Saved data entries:
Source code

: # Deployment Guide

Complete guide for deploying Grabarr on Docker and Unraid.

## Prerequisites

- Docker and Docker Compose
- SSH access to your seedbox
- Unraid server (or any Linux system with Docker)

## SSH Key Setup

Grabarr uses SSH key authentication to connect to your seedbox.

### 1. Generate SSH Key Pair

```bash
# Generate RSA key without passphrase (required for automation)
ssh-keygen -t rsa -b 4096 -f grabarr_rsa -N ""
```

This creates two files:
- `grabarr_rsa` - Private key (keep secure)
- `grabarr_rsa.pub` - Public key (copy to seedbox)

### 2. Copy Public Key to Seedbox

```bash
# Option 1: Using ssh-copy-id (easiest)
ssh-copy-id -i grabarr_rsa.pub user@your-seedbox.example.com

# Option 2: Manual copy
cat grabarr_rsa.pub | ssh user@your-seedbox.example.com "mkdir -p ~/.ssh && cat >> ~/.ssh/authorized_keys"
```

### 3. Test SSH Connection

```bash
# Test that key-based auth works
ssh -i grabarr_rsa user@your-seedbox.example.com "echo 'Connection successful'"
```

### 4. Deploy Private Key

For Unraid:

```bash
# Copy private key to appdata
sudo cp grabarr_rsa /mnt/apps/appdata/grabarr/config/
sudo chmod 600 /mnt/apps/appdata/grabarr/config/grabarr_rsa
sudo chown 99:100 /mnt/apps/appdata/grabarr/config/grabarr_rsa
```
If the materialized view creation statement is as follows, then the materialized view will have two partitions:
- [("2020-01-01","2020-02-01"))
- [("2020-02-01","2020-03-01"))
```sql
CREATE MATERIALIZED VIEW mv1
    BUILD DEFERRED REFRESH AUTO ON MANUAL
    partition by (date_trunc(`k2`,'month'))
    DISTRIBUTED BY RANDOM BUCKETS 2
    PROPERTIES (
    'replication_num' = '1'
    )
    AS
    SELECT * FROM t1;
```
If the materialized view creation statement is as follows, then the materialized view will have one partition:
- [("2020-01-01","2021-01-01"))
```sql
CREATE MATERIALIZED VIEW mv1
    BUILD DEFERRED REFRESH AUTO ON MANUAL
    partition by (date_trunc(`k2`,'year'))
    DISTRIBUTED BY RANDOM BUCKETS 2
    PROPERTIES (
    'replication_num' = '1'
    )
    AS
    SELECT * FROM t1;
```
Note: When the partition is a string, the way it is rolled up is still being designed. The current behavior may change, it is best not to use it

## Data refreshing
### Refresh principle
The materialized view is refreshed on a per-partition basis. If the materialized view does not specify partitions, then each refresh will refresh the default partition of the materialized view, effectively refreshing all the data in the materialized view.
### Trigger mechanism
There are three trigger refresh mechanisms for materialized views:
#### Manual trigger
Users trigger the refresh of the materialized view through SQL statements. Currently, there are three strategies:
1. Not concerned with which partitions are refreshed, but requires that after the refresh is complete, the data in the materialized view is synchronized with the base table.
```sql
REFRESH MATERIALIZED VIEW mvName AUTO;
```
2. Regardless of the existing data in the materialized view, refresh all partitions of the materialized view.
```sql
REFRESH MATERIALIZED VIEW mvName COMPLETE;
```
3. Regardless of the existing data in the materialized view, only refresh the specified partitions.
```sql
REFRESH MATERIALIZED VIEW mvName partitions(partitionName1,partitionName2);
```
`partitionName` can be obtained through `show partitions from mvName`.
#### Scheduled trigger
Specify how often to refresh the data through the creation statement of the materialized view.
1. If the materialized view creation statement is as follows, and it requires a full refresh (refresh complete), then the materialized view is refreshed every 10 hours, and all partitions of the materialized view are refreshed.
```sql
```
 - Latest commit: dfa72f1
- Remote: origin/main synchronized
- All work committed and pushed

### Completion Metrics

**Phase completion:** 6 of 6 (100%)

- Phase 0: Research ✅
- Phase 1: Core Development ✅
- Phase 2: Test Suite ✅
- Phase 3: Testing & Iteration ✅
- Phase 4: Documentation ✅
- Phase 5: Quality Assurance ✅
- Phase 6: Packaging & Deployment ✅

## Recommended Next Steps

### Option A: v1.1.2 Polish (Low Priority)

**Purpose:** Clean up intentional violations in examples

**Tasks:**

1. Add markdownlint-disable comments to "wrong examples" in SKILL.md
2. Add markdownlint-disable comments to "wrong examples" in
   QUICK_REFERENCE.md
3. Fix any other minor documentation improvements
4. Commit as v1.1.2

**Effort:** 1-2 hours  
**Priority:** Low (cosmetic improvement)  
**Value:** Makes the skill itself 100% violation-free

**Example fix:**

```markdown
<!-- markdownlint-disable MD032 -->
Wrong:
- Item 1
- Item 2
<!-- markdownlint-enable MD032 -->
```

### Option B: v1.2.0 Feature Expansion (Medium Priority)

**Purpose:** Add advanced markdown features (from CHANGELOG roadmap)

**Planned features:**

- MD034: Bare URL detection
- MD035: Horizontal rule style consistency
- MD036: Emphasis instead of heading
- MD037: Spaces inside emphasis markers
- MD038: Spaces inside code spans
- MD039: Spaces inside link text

» **Problem statement**
The response must contain each line above that holds the string "have".

» **Your response**
If the materialized view creation statement is as follows, then the materialized view will have two partitions:
If the materialized view creation statement is as follows, then the materialized view will have one partition:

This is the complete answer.